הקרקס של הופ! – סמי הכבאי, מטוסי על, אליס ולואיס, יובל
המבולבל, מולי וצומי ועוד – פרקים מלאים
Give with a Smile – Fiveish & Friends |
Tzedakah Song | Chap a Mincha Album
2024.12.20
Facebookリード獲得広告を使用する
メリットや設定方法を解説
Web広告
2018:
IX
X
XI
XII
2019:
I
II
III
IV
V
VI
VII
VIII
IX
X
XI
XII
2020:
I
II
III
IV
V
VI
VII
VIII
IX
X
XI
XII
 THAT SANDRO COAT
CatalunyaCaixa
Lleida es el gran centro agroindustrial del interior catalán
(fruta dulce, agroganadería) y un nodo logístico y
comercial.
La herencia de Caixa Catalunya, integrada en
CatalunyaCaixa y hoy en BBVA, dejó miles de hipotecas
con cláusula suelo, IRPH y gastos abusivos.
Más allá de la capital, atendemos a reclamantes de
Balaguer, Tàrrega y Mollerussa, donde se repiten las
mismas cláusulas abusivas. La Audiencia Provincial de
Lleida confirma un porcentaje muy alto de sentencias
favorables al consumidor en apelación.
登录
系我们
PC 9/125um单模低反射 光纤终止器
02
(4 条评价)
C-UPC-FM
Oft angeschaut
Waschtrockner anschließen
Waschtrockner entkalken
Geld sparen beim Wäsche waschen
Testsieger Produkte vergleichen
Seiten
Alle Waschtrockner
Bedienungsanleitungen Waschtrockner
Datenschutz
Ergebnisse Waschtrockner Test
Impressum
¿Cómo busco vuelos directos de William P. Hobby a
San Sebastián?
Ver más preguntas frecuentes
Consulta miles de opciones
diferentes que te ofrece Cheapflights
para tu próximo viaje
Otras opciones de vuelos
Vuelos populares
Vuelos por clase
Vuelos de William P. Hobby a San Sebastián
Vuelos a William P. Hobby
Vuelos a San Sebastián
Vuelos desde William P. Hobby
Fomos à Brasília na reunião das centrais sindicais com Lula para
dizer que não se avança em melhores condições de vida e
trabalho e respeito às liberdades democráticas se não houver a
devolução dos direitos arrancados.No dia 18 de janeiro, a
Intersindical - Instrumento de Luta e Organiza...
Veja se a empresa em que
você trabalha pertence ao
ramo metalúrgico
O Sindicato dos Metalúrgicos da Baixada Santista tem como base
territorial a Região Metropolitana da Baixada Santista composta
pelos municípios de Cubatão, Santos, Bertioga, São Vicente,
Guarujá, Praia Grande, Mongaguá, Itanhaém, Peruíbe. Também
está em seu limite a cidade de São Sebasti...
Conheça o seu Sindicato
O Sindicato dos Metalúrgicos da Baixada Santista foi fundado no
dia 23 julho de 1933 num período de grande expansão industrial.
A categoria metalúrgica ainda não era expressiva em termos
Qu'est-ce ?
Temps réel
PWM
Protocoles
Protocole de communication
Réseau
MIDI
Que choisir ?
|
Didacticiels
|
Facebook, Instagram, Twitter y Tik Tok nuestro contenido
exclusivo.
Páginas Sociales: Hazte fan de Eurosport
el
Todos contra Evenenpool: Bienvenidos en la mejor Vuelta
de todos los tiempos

__What you are asked to do__
Your task is to restate, word for word, only those lines above that fall between the line holding "Consulta miles de opciones" and the line holding "Veja se a empresa em que", inclusive.

__Solution to this exercise__
Consulta miles de opciones
diferentes que te ofrece Cheapflights
para tu próximo viaje
Otras opciones de vuelos
Vuelos populares
Vuelos por clase
Vuelos de William P. Hobby a San Sebastián
Vuelos a William P. Hobby
Vuelos a San Sebastián
Vuelos desde William P. Hobby
Fomos à Brasília na reunião das centrais sindicais com Lula para
dizer que não se avança em melhores condições de vida e
trabalho e respeito às liberdades democráticas se não houver a
devolução dos direitos arrancados.No dia 18 de janeiro, a
Intersindical - Instrumento de Luta e Organiza...
Veja se a empresa em que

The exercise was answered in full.